## TRY IT
When you reach the line in the data below that contains "siguieran...", please start repeating lines exactly, and stop after the line that contains "zatrzyma wydychane przez", repeating nothing else.

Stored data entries
══════════
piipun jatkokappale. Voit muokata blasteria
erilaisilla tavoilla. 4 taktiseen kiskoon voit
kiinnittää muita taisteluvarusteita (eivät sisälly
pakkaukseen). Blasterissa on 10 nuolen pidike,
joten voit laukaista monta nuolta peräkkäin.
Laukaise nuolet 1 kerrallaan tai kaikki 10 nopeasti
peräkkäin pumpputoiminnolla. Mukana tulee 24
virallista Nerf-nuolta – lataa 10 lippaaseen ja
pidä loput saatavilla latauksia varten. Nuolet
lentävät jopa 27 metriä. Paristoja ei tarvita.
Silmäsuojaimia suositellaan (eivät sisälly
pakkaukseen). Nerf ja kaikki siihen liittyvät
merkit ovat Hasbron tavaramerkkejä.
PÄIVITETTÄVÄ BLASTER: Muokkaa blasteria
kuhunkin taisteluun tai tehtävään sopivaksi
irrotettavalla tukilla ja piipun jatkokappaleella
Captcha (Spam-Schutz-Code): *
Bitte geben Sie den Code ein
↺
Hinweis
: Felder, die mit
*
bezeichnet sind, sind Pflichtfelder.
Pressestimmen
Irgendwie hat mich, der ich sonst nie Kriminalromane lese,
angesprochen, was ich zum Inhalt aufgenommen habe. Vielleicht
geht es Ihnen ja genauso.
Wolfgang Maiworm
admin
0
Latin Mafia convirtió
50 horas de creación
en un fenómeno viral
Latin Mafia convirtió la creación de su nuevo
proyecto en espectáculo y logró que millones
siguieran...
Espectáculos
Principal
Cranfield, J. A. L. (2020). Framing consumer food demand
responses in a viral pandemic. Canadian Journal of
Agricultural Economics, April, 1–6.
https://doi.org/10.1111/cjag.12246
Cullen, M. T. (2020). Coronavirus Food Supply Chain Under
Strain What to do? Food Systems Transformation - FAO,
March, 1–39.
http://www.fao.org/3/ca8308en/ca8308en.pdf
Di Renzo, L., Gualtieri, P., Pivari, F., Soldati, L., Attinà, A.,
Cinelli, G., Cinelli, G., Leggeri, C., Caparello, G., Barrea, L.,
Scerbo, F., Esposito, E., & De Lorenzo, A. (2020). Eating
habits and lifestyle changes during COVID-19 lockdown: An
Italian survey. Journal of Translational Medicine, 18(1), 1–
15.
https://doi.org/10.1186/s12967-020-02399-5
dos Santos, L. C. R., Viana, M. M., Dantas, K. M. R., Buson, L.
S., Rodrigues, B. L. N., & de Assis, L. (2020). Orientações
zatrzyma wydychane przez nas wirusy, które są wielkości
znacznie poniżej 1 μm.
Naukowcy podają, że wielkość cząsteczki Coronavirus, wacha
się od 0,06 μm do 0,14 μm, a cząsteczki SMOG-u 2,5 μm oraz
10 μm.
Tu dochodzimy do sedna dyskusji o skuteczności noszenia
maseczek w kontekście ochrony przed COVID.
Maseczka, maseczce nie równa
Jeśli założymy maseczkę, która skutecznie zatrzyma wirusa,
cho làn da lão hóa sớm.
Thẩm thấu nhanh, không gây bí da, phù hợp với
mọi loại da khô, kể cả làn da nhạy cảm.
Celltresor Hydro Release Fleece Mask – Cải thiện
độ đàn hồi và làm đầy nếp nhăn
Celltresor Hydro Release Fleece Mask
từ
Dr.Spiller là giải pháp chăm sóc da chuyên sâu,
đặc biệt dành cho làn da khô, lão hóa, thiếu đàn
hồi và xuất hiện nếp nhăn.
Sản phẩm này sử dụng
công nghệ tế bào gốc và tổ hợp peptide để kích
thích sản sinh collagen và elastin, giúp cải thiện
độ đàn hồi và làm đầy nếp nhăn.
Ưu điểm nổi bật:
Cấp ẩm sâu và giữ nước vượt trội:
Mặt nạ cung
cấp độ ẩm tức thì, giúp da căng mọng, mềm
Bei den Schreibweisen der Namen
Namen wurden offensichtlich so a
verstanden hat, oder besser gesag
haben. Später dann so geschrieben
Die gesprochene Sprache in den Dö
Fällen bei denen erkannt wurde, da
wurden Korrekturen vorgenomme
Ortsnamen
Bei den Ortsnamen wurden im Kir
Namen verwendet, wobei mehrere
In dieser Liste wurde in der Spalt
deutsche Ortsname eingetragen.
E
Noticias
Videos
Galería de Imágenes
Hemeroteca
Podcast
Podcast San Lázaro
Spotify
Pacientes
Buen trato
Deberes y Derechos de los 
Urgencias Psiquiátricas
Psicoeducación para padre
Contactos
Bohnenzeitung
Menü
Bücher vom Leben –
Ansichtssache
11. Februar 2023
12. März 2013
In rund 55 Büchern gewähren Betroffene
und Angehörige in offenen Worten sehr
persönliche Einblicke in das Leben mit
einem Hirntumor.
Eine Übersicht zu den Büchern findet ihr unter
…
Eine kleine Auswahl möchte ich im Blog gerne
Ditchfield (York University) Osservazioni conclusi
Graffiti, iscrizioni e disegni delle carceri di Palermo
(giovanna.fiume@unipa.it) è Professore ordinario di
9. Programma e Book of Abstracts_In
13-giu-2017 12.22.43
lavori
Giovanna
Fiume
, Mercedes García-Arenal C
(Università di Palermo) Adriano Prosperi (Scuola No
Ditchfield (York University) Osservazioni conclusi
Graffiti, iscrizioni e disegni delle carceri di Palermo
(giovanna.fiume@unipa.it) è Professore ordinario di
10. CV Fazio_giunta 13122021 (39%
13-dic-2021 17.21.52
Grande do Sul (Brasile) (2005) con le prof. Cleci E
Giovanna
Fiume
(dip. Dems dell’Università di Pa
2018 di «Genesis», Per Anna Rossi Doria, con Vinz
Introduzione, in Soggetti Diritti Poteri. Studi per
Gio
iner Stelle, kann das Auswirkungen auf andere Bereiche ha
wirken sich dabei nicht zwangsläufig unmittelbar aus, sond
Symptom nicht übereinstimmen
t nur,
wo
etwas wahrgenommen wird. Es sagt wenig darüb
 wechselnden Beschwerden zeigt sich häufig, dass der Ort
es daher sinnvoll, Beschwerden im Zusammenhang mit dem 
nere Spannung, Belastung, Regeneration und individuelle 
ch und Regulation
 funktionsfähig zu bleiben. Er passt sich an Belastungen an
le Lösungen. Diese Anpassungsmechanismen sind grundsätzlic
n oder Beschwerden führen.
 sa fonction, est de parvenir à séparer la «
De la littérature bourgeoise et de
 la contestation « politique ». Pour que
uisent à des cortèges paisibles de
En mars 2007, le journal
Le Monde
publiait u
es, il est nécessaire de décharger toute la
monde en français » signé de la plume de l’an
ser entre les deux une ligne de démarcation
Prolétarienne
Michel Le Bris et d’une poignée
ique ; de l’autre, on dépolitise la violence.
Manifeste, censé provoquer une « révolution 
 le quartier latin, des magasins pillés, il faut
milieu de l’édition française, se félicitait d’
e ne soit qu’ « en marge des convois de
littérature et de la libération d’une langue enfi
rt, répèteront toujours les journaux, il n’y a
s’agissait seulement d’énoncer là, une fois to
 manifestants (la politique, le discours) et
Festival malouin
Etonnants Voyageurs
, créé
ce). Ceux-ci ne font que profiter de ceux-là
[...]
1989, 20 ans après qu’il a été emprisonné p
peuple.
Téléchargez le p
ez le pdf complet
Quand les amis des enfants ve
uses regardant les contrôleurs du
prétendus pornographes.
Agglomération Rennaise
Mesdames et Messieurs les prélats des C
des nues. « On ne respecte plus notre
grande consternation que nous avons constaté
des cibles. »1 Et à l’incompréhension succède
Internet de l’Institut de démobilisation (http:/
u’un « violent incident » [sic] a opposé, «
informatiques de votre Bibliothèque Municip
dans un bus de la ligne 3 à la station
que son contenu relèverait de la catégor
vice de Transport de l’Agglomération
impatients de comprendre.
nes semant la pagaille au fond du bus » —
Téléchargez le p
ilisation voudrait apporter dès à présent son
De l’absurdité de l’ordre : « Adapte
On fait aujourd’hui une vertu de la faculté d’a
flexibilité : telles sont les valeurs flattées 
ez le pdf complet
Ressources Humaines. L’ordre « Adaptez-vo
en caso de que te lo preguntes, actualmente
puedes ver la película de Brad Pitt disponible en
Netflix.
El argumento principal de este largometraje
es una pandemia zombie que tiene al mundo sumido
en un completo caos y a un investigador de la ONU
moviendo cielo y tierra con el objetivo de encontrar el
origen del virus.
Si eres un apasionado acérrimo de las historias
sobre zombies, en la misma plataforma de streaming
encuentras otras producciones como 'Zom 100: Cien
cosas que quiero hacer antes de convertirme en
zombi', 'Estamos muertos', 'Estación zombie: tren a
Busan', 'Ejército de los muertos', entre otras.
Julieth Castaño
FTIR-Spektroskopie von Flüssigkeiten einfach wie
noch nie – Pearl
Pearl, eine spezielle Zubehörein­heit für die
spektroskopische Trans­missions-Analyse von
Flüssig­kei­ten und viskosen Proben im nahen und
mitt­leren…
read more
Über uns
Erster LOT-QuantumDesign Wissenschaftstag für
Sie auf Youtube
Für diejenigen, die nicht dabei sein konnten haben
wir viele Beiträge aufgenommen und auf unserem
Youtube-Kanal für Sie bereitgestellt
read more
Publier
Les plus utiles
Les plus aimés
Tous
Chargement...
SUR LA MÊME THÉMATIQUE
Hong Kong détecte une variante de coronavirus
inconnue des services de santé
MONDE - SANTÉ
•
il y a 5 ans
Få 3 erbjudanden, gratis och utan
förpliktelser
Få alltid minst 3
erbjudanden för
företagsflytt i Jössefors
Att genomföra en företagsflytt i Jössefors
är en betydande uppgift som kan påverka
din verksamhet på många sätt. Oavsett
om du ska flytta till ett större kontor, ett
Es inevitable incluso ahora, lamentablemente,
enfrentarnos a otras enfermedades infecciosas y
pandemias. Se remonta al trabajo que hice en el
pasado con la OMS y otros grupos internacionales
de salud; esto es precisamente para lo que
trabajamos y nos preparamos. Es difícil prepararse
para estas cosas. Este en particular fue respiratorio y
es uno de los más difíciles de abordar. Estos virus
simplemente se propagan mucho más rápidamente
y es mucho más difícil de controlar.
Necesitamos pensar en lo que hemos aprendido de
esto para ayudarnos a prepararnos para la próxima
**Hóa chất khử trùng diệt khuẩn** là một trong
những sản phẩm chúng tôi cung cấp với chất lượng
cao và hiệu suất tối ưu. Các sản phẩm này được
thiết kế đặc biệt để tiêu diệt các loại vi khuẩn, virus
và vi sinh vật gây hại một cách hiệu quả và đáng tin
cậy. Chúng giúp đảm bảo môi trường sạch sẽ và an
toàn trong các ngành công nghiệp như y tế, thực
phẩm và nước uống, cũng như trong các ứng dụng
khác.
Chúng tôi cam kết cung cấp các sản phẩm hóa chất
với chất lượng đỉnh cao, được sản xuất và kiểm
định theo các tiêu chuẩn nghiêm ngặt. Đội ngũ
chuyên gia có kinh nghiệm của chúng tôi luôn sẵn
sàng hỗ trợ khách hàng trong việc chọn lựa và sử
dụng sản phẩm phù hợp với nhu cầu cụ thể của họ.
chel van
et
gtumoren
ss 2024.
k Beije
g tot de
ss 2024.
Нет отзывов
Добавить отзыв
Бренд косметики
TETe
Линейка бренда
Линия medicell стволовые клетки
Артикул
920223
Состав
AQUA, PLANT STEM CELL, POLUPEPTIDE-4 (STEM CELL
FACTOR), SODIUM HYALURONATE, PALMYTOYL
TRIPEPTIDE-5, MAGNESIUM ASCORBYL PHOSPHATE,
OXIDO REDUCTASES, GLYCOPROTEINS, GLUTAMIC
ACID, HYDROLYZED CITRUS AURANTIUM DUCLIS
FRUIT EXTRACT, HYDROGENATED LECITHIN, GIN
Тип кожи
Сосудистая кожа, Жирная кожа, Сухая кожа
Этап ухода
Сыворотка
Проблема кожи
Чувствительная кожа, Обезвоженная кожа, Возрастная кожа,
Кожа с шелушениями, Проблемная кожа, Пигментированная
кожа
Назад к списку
══════════
## SOLUTION
siguieran...
Espectáculos
Principal
Cranfield, J. A. L. (2020). Framing consumer food demand
responses in a viral pandemic. Canadian Journal of
Agricultural Economics, April, 1–6.
https://doi.org/10.1111/cjag.12246
Cullen, M. T. (2020). Coronavirus Food Supply Chain Under
Strain What to do? Food Systems Transformation - FAO,
March, 1–39.
http://www.fao.org/3/ca8308en/ca8308en.pdf
Di Renzo, L., Gualtieri, P., Pivari, F., Soldati, L., Attinà, A.,
Cinelli, G., Cinelli, G., Leggeri, C., Caparello, G., Barrea, L.,
Scerbo, F., Esposito, E., & De Lorenzo, A. (2020). Eating
habits and lifestyle changes during COVID-19 lockdown: An
Italian survey. Journal of Translational Medicine, 18(1), 1–
15.
https://doi.org/10.1186/s12967-020-02399-5
dos Santos, L. C. R., Viana, M. M., Dantas, K. M. R., Buson, L.
S., Rodrigues, B. L. N., & de Assis, L. (2020). Orientações
zatrzyma wydychane przez nas wirusy, które są wielkości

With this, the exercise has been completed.